Intermediate+ Word of the Day: gripe

gripe (verb, noun) /graɪp/ LISTEN

Gripes are really unpleasant.

To gripe means ‘to complain constantly about something’ and, in US English, also ‘to annoy or irritate.’ As a noun, a gripe is an annoyance or complaint. Gripes, usually in the plural, is spasmodic pain in the intestines.

Example sentences

  • You should quit your job; you're always griping about it!
  • There is something about that guy that gripes me.
  • My gripe with Kate is that she does hardly any work, but she sucks up to the boss and takes credit for what everyone else does.
  • Suzanne's husband listened patiently to all her gripes about her day at work.
  • Larry could feel his gripes getting worse and ran to the bathroom.

In pop culture

We all gripe about something, but maybe we should try to gripe less and be more positive. That’s the subject of this country music song, released by Jerry Reed in 1973, called “I’m Gonna Write a Song.”
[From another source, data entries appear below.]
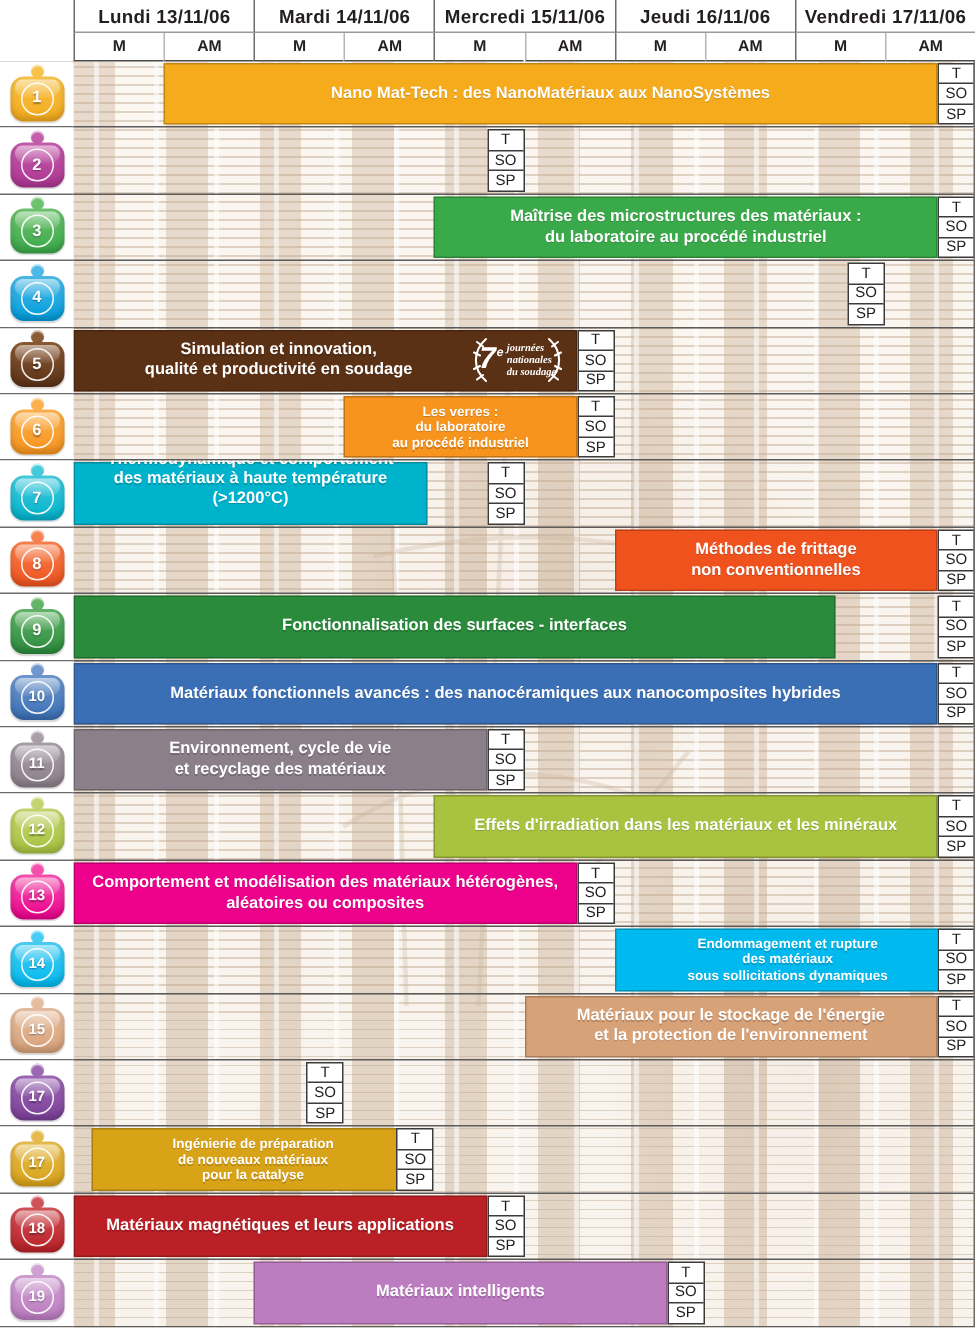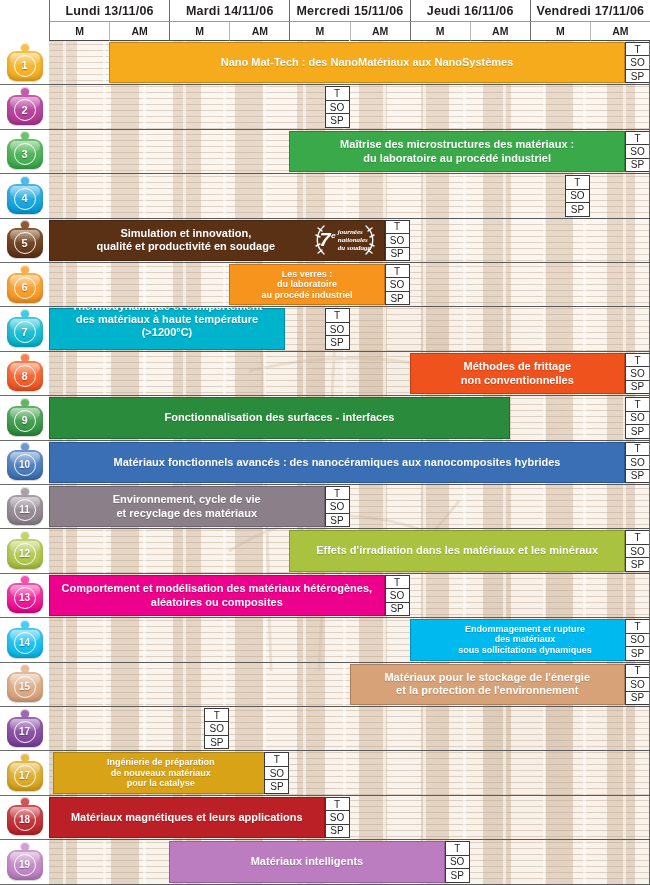--- a/index.html
+++ b/index.html
@@ -361,7 +361,7 @@
           </div>
         </div>
         <div class="row-body">
-          <div class="bar" style="left: 0px; width: 461px; background: rgb(42, 139, 60);"><span class="bar-text">Fonctionnalisation des surfaces - interfaces</span></div>
+          <div class="bar" style="left: 0px; width: 508px; background: rgb(42, 139, 60);"><span class="bar-text">Fonctionnalisation des surfaces - interfaces</span></div>
           <div class="tsp" style="left: 576px;">
             <div>T</div>
             <div>SO</div>

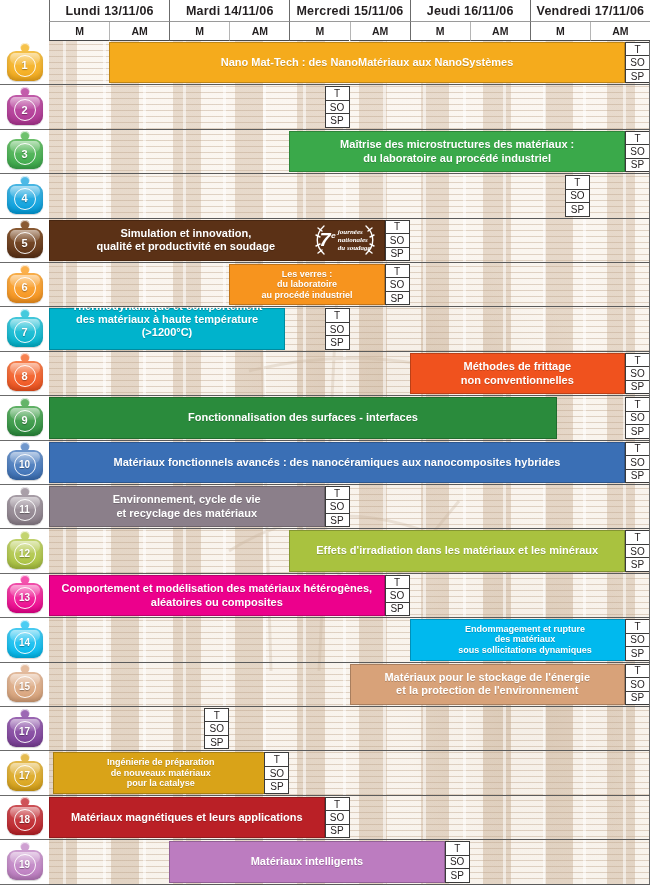--- a/index.html
+++ b/index.html
@@ -504,7 +504,7 @@
           </div>
         </div>
         <div class="row-body">
-          <div class="bar small" style="left: 4px; width: 215.4px; background: rgb(217, 163, 24);"><span class="bar-text">Ingénierie de préparation<br>de nouveaux matériaux<br>pour la catalyse</span></div>
+          <div class="bar small" style="left: 12px; width: 215.4px; background: rgb(217, 163, 24);"><span class="bar-text">Ingénierie de préparation<br>de nouveaux matériaux<br>pour la catalyse</span></div>
           <div class="tsp" style="left: 215.4px;">
             <div>T</div>
             <div>SO</div>

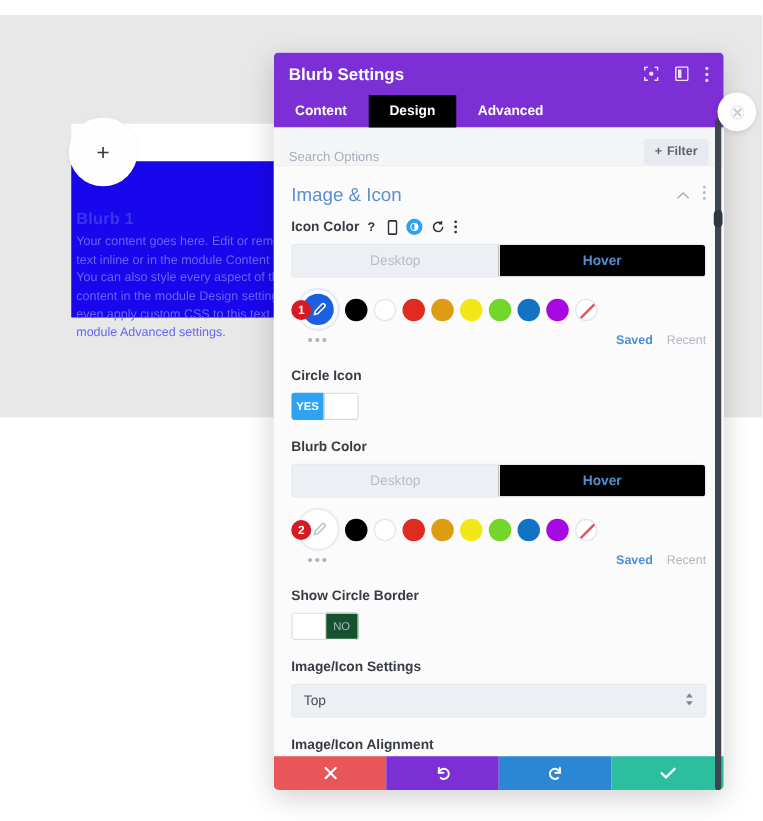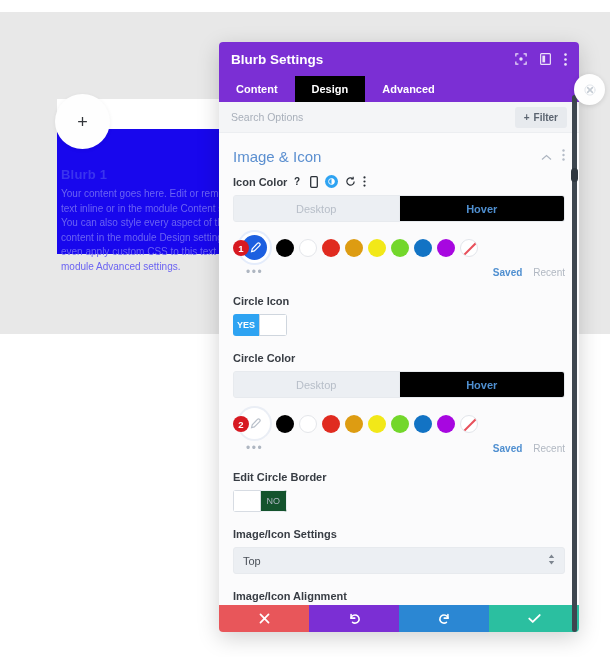--- a/index.html
+++ b/index.html
@@ -81,7 +81,7 @@
 
   .searchbar {
     height: 31px; background: #f4f5f7; border-bottom: 1px solid #eceef1;
-    display: flex; align-items: center; padding: 0 12px;
+    display: flex; align-items: flex-end; padding: 0 12px;
   }
   .search-input {
     flex: 1; border: none; background: transparent; outline: none;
Listen for the lyric, “Folks sit around with their face in a frown and they gripe about the way things are.”

Additional information

Related to irritation, to gripe, often used in the passive, also means ‘to suffer pain in the stomach.’ However, this sense is not used much anymore. Example: “The partygoers had eaten and drunk too much and were griped.”

Did you know?

Gripe can also mean ‘to grip or grasp’ or, as a noun, ‘an act of gripping or grasping,’ but these senses are now rare. As a nautical term, gripes are lashings formed by ropes put together to secure a boat on the deck of a larger ship. Their name comes from the old meaning of gripe as ‘to grip or grasp.’

Other forms

griper (noun), griping (noun), griping (adjective)

Origin

Gripe dates back to around the year 1200, when the Old English verb grīpan, and later the Middle English verb gripen, meant ‘to clutch or seize something firmly.’ It can be traced back to the Proto-Germanic verb gripan, and further back to the Proto-Indo-European root ghreib- (to grip). It is related to the Old Saxon gripan, the Old Norse gripa, the Dutch grijpen, the Gothic greipan, the Old High German grifan, the Lithuanian griebiu, all of which mean ‘to seize.’ It is, in fact, also closely related to the English word grip, which comes from the Old English verb grippan, because these two verbs (grīpan and grippan), already similar in meaning, later merged. The noun comes from the verb, and dates back to the late 14th century, with the original meaning (a firm grasp or clutch). The original meaning is rarely used today, but it is the origin of the figurative senses we know. The senses related to a stomach ache appeared in the 16th century as both a verb and a noun, and are related to the idea of something gripping your intestines very tightly. The meaning related to a complaint is from the 1930s, and is a figurative sense of the previous figurative sense; in other words, something bothers you and figuratively gives you a stomach ache.